#### [Data listing]
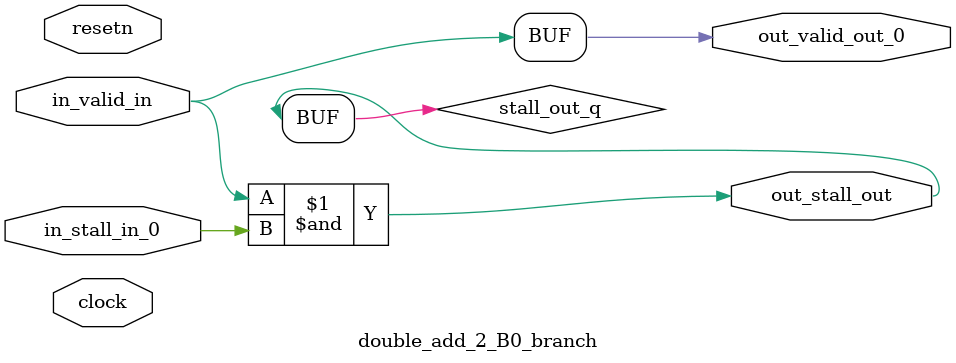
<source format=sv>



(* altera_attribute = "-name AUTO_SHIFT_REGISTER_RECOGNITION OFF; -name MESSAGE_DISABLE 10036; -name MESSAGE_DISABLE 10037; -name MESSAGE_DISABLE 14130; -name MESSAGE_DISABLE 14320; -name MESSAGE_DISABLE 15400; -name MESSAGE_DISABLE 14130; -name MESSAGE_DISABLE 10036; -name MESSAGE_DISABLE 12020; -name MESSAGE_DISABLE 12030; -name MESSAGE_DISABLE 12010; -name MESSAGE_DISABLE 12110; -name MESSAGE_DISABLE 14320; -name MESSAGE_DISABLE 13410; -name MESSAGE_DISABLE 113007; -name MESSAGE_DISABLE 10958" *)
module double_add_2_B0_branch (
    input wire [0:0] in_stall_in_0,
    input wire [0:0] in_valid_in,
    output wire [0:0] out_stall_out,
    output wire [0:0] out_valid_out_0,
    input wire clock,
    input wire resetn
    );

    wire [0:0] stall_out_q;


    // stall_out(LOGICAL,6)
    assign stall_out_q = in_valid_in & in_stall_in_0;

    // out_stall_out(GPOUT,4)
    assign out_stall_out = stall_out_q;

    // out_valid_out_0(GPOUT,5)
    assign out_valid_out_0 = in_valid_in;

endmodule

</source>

==

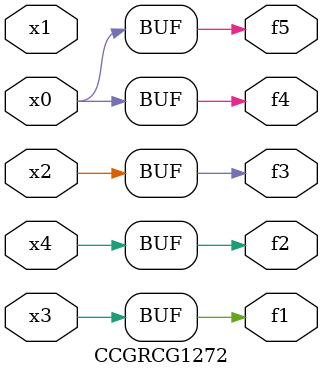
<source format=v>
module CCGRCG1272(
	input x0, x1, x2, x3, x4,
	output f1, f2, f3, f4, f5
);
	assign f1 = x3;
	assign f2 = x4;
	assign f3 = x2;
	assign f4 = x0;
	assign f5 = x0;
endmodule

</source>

#### [Goal of the exercise]
Scan the listing above for the line that has "<source format=sv>", then copy exactly from that line through the line that has "AUTO_SHIFT_REGISTER_RECOGNITION OFF; -name".

#### [Response]
<source format=sv>



(* altera_attribute = "-name AUTO_SHIFT_REGISTER_RECOGNITION OFF; -name MESSAGE_DISABLE 10036; -name MESSAGE_DISABLE 10037; -name MESSAGE_DISABLE 14130; -name MESSAGE_DISABLE 14320; -name MESSAGE_DISABLE 15400; -name MESSAGE_DISABLE 14130; -name MESSAGE_DISABLE 10036; -name MESSAGE_DISABLE 12020; -name MESSAGE_DISABLE 12030; -name MESSAGE_DISABLE 12010; -name MESSAGE_DISABLE 12110; -name MESSAGE_DISABLE 14320; -name MESSAGE_DISABLE 13410; -name MESSAGE_DISABLE 113007; -name MESSAGE_DISABLE 10958" *)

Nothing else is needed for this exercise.